ACTION ITEM A:
In the multi-armed bandit excerpt, rewrite the paragraph beginning "Multi-Armed Bandit (MAB) is a form" as a short bulleted list that keeps its main facts.
ACTION ITEM B:
Name every Python library that the multi-armed bandit excerpt imports, along with the alias each is given.
ACTION ITEM C:
Continue the multi-armed bandit code from the point where the excerpt stops.

PAGE EXCERPT:
# Multi-Armed Bandit 

Multi-Armed Bandit (MAB) is a form of Reinforcement Learning (RL) problem with a single state and multiple actions in which, like the all form of RL problems, the goal is to maximize the reward in a time horizon.

In MAB, the agent is confronted with multiple actions selecting each of which leads to a scalar reward drawn from an unknown distribution. 

Selecting action is costly, and the agent goal is to maximize the long term reward.

The challenge is that the underlying distributions are unknown, so feeding the best actions require efficiently balancing between exploration and exploitation. 

## 0. Imports

In [1]:
import numpy as np
import pandas as pd

import matplotlib.pyplot as plt

## 1. Defining Bandit Game Class

In this section, we want to define the Bandit Game class. 

But before that, since each bandit machine follows a distribution, let's first implement two types of distributions: Normal and Bernoulli distributions.

### 1.1. Defining distributions

#### 1.1.1. Normal Distribution 

In [2]:
class Gaussian:
    def __init__(self, mean=0, std=1):
        """
        Define a Guassian distribution

        Parameters
        ----------
        mean : float, optional
            The mean of normal distribution. The default is 0.
        std : float, optional
            std of normal distribution. The default is 1.

        Returns
        -------
        None.

        """
        self.mean = mean
        self.std = std

    def draw(self):
        """
        Draw a single sample from the normal distribution

        Returns
        -------
        reward : float
            A sample from the distribution
        """
        reward = np.random.normal(self.mean, self.std)

DATA SEGMENT:
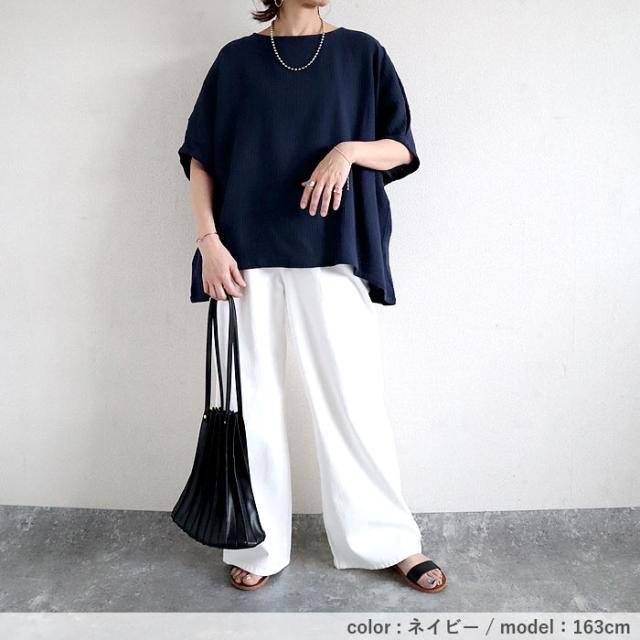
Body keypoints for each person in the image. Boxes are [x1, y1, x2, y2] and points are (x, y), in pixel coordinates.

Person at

WRITTEN RESPONSE A:
- Multi-Armed Bandit (MAB) is a kind of Reinforcement Learning (RL) problem.
- It has a single state and multiple actions.
- As in every RL problem, the goal is to maximize reward over a time horizon.

WRITTEN RESPONSE B:
- numpy, as np
- pandas, as pd
- matplotlib.pyplot, as plt

WRITTEN RESPONSE C:
        reward = np.round(reward, 1) # rounding the reward to have consistant resutls
        return reward

#### 1.1.2. Bernoulli Distribution

In [3]:
class Bernoulli:
    def __init__(self, p):
        """
        Define a Bernoulli distribution

        Parameters
        ----------
        p : a float number between 0 to 1
            p represents the probability of choosing 1

        Returns
        -------
        None.

        """
        self.p = p
        
    def draw(self):
        """
        Draw a single sample from the Bernoulli distribution

        Returns
        -------
        reward : binary: 0 or 1
            A sample from the distribution
        """
        reward = np.random.binomial(n=1, p=self.p)
        return reward

### 1.2. Defining Bandit Game class

Now, we can define the bandit game class which receives some distributions and allows the user to pull them.

In [4]:
class BanditGame:
    def __init__(self, bandits: list):
        """
        Parameters
        ----------
        bandits : list
            a list of distributions for bandits, each of which has an unkown 
            distribution that might be any distribution like Normal and Betta.

        Returns
        -------
        None.

        """
        
        self.bandits = bandits
        
        ## shuffle the list to make an 
        np.random.shuffle(self.bandits)


        self._reset()


    def _reset(self):
        """
        Define some variables to keep track of the reward and timestep

        Returns
        -------
        None.

        """
        self.rewards = []
        self.total_reward = 0
        self.avg_reward = 0 # the average reward received sofar
        self.time_step = 0

    
    def _update(self, rew):
        """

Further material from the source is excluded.